The Founder Well Participation Program has been part of McClendon's compensation package since 1993, but it was brought to the fore last week after a news report indicated McClendon had secured up to $1.1 billion in loans to fund his participation.
Chesapeake shareholders approved the program for a 10-year term in 2005, but McClendon and the company's board have agreed to negotiate an early end to it. The current term ends in 2015.
Argus Research analyst Phil Weiss said the decision is a step in the right direction for Chesapeake, but he wondered what it will cost to end the program.
“Clearly Aubrey is not going to give up his right to participate for another 3-4 years without expecting to be compensated,” he said. “My question is how much.”
Weiss said he didn't want to hazard a guess on that issue.

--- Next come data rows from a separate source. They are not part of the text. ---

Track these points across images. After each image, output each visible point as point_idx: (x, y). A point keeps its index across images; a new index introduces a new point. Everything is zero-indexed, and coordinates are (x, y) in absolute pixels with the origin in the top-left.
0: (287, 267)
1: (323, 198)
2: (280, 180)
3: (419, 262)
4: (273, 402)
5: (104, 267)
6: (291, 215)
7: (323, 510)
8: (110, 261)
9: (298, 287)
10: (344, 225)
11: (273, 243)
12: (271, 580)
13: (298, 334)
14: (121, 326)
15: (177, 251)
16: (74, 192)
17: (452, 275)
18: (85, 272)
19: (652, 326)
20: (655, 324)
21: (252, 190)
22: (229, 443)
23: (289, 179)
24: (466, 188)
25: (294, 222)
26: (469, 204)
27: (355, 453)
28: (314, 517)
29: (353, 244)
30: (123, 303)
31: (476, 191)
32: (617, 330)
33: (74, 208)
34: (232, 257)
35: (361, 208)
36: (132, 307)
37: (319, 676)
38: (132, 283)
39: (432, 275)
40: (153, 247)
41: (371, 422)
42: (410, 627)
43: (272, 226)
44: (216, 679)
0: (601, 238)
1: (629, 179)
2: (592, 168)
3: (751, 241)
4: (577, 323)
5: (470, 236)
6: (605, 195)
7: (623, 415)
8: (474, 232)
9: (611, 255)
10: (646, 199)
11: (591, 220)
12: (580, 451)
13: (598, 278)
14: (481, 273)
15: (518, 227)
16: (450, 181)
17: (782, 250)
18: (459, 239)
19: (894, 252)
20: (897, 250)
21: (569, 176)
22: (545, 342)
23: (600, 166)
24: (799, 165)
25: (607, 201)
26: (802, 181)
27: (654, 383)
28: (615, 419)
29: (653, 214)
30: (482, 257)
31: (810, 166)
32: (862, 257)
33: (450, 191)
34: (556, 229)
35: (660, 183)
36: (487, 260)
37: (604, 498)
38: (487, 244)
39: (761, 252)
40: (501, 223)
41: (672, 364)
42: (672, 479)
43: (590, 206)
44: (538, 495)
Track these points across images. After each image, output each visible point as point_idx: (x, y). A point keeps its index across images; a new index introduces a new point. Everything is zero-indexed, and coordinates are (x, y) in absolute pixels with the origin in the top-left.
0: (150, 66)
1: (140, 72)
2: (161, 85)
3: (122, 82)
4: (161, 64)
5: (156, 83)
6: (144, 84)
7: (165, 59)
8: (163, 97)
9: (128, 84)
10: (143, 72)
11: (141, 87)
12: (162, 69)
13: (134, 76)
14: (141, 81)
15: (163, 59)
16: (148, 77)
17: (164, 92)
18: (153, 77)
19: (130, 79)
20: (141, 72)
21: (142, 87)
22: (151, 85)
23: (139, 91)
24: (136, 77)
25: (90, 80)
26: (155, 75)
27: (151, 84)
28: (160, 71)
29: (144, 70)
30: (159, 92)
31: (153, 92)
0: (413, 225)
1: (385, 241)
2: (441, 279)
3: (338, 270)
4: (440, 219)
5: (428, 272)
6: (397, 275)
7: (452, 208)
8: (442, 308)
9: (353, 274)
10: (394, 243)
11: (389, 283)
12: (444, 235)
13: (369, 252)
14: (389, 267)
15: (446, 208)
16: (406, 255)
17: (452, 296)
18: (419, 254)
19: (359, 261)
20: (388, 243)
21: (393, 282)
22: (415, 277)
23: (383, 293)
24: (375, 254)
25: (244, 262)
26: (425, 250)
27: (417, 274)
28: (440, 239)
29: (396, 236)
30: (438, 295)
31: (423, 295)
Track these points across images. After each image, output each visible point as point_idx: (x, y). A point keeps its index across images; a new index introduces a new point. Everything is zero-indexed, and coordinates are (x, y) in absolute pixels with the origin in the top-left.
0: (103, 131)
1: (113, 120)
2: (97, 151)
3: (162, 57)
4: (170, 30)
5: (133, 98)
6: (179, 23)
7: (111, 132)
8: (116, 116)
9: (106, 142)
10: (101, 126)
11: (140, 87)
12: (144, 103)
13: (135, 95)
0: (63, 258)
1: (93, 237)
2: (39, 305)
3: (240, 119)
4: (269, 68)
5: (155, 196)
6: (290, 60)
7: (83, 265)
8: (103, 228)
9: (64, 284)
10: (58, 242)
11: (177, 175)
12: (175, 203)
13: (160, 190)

“There are a lot of things we don't know about the particulars that make it difficult to determine,” he said. “The fact that there could be $1.1 billion of loans against the value of the existing interest means the figure could be pretty substantial.”
Chesapeake declined further comment on Thursday's announcement, citing pending litigation by shareholders.
McClendon on Thursday revealed that he and his companies owe $846 million on loans secured by his stake in Chesapeake wells, as of Dec. 31. His share of the production from those wells was valued at $852 million, based on commodity prices at that time.
That disclosure came after McClendon consulted with other members of the company's board.
Chesapeake had said the nine-member board was “fully aware” of McClendon's financing deals, but the company clarified that statement Thursday to indicate the board did not review or approve those transactions or their terms.
The board is reviewing the financing arrangements between McClendon and third parties that had a relationship with the company, according to Thursday's announcement.
Reuters reported last week that McClendon had secured a $500 million loan from EIG Global Energy Partners, a private equity firm that also invested in preferred shares of a Chesapeake subsidiary. He got another $325 million from another entity affiliated with EIG.
The firm's CEO, R. Blair Thomas, maintained the loans were proper this week in a letter to some investors, according to another Reuters report. He blamed the media for “making something out of nothing” in reporting about the loans.